# Records for processing
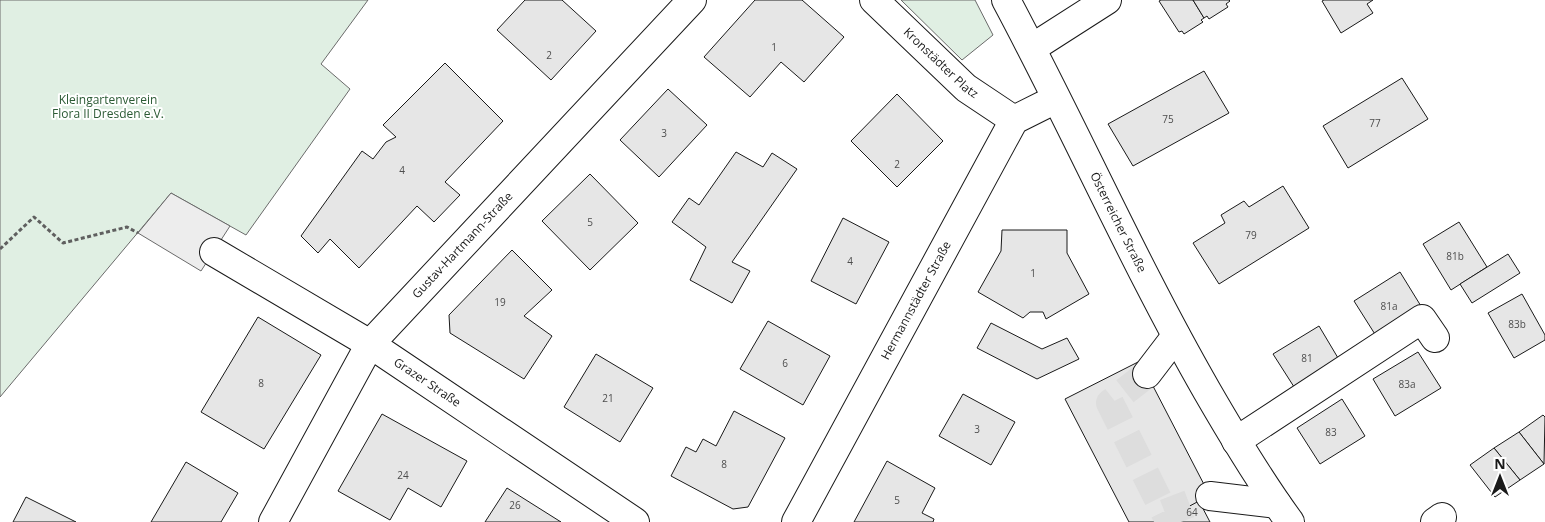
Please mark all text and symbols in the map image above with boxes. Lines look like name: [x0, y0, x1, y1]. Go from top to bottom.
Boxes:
street label: Kronstädter Platz: [900, 24, 982, 102]
house number: 1: [771, 40, 777, 54]
house number: 2: [546, 48, 552, 62]
park label: Kleingartenverein Flora II Dresden e.V.: [52, 91, 164, 122]
house number: 75: [1162, 112, 1174, 126]
house number: 77: [1369, 116, 1381, 130]
house number: 3: [661, 126, 667, 140]
house number: 2: [894, 157, 900, 171]
house number: 4: [399, 163, 405, 177]
street label: Österreicher Straße: [1086, 169, 1151, 276]
street label: Gustav-Hartmann-Straße: [408, 188, 516, 302]
house number: 5: [587, 215, 593, 229]
house number: 79: [1245, 228, 1257, 242]
street label: Hermannstädter Straße: [877, 238, 955, 363]
house number: 81b: [1446, 249, 1464, 263]
house number: 4: [847, 254, 853, 268]
house number: 1: [1030, 266, 1036, 280]
house number: 19: [494, 295, 506, 309]
house number: 81a: [1381, 299, 1398, 313]
house number: 83b: [1508, 317, 1526, 331]
house number: 81: [1301, 351, 1313, 365]
street label: Grazer Straße: [391, 353, 465, 411]
house number: 6: [782, 356, 788, 370]
house number: 8: [258, 376, 264, 390]
house number: 83a: [1399, 377, 1416, 391]
house number: 21: [602, 391, 614, 405]
house number: 3: [974, 422, 980, 436]
house number: 83: [1325, 425, 1337, 439]
north arrow: [1475, 452, 1525, 502]
text: N: [1494, 454, 1506, 473]
house number: 8: [721, 457, 727, 471]
house number: 24: [397, 468, 409, 482]
house number: 5: [894, 493, 900, 507]
house number: 26: [509, 498, 521, 512]
house number: 64: [1186, 505, 1198, 519]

# Task item
Every entry above, pictures excluded, needs to be duplicated exactly.

# Task result
Please mark all text and symbols in the map image above with boxes. Lines look like name: [x0, y0, x1, y1]. Go from top to bottom.
Boxes:
street label: Kronstädter Platz: [900, 24, 982, 102]
house number: 1: [771, 40, 777, 54]
house number: 2: [546, 48, 552, 62]
park label: Kleingartenverein Flora II Dresden e.V.: [52, 91, 164, 122]
house number: 75: [1162, 112, 1174, 126]
house number: 77: [1369, 116, 1381, 130]
house number: 3: [661, 126, 667, 140]
house number: 2: [894, 157, 900, 171]
house number: 4: [399, 163, 405, 177]
street label: Österreicher Straße: [1086, 169, 1151, 276]
street label: Gustav-Hartmann-Straße: [408, 188, 516, 302]
house number: 5: [587, 215, 593, 229]
house number: 79: [1245, 228, 1257, 242]
street label: Hermannstädter Straße: [877, 238, 955, 363]
house number: 81b: [1446, 249, 1464, 263]
house number: 4: [847, 254, 853, 268]
house number: 1: [1030, 266, 1036, 280]
house number: 19: [494, 295, 506, 309]
house number: 81a: [1381, 299, 1398, 313]
house number: 83b: [1508, 317, 1526, 331]
house number: 81: [1301, 351, 1313, 365]
street label: Grazer Straße: [391, 353, 465, 411]
house number: 6: [782, 356, 788, 370]
house number: 8: [258, 376, 264, 390]
house number: 83a: [1399, 377, 1416, 391]
house number: 21: [602, 391, 614, 405]
house number: 3: [974, 422, 980, 436]
house number: 83: [1325, 425, 1337, 439]
north arrow: [1475, 452, 1525, 502]
text: N: [1494, 454, 1506, 473]
house number: 8: [721, 457, 727, 471]
house number: 24: [397, 468, 409, 482]
house number: 5: [894, 493, 900, 507]
house number: 26: [509, 498, 521, 512]
house number: 64: [1186, 505, 1198, 519]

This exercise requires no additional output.